I looked for a relatively simple actual example of a score calculation, that is a bit more complex than the Apgar score. I found the Motricity Index. It’s a couple of simple sums, with two sub-scores, a summed total, and an average of the two scores as its final score. With the exception that the result of 33 + 33 + 33 is defined as 100 instead of 99. Below I added a simple visualization of the archetype and the rule, because it is slightly easier to read than the rules. All the elements are ordinals, except for the summed scores, which are DV_COUNTs.
This is a visualization of an ADL 2 archetype, I uploaded it as openEHR-EHR-OBSERVATION.motricity_index.v1.0.0.adls (22.9 KB)
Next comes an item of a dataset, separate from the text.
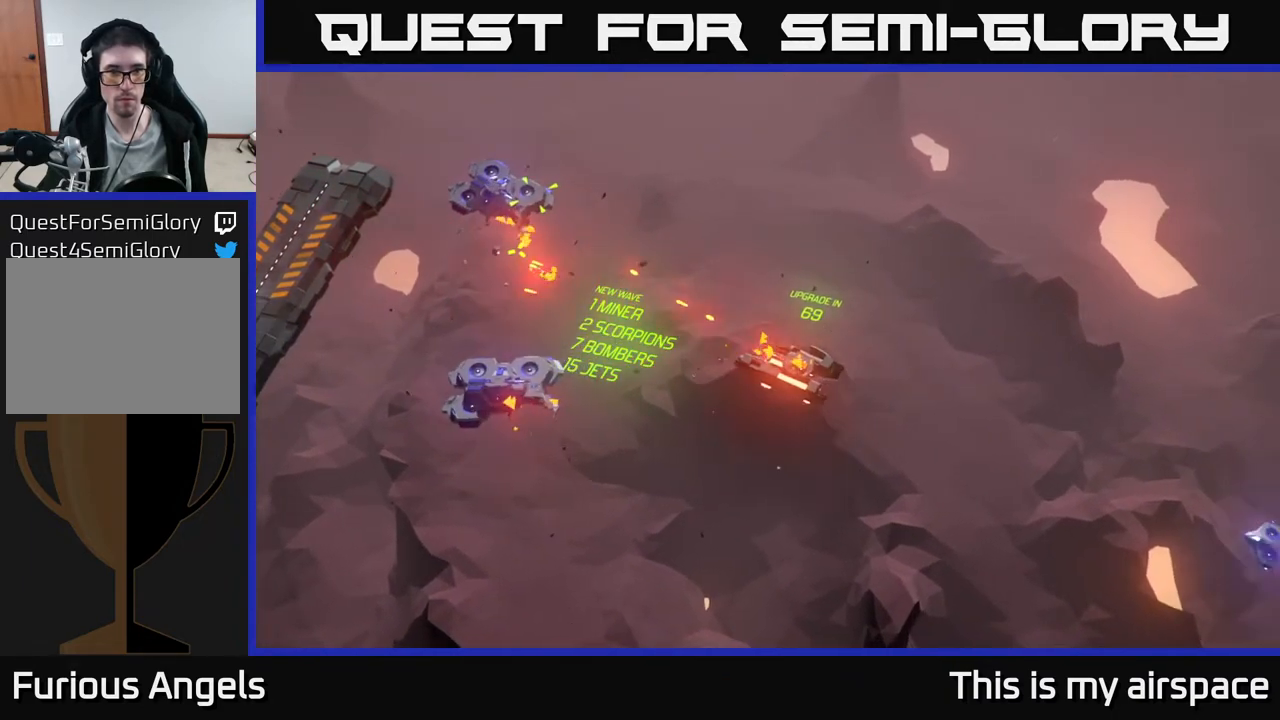
{"buttons": [], "left_stick": "center", "events": []}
Note that here some fields are both used as input and output bindings at the same time, and it assumes that the rules are evaluated from top to bottom. Whether this is correct according to the standard is impossible to say, since the execution model is not defined, but it is how we interpreted it.
Some observations:
- using subscores that make sense as a separate score in the model, that are also used to compute a total score is very common. That means there needs to be some kind of way to express that, for example with both input and output bindings at the same time
- naming the input/output in different languages is obviously useful in many places, but in archetypes specifically, I wonder how useful these are - they could also be auto-generated from the archetype, as shown in the visualisation. For CDS/GDL that is obviously very different.
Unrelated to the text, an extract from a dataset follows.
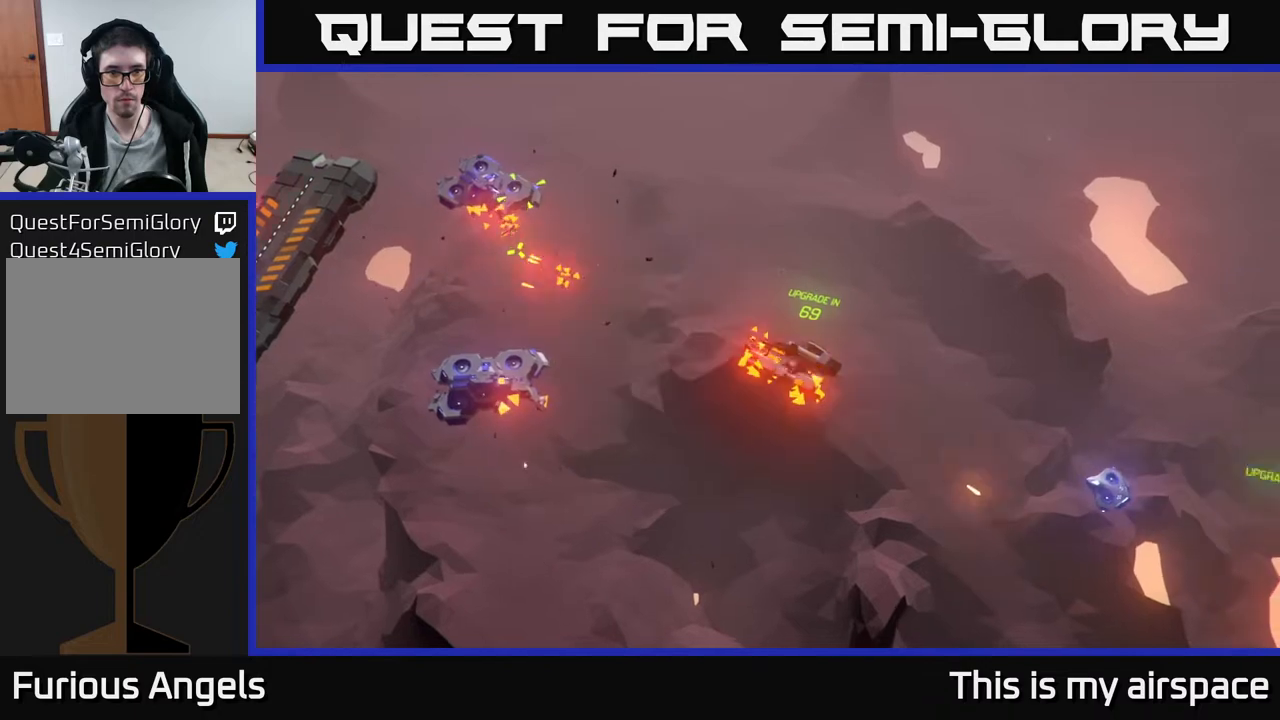
{"buttons": [], "left_stick": "center", "events": []}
- names for the tags for rules in many languages could actually be useful, as well as custom messages to show in language if validations defined in rules are failing.
- some earlier versions of a new syntax for this expression language did not allow for variables, only direct path bindings. This example would be a problem without variables.
- It could be a good idea to explicitly bind these rules to specific parts of the archetype, with the semantics ‘these should be executed and valid for every occurrences in this part of this archetype’. This could be as simple as defining a for_all block around all these rules, saying it’s for all events in the motricity score. Note that in these cases, it could still be required to use values outside the given scope, at least as long as they are single valued or processed with some operation or function that accepts lists.
But we probably need agreement on the following in order to agree on working on this:
- A clear list of use cases for these
- A list of goals we want to achieve
- A number of people actually wanting to help write and implement a new standard.
Without those being present, I find a new language very hard to justify.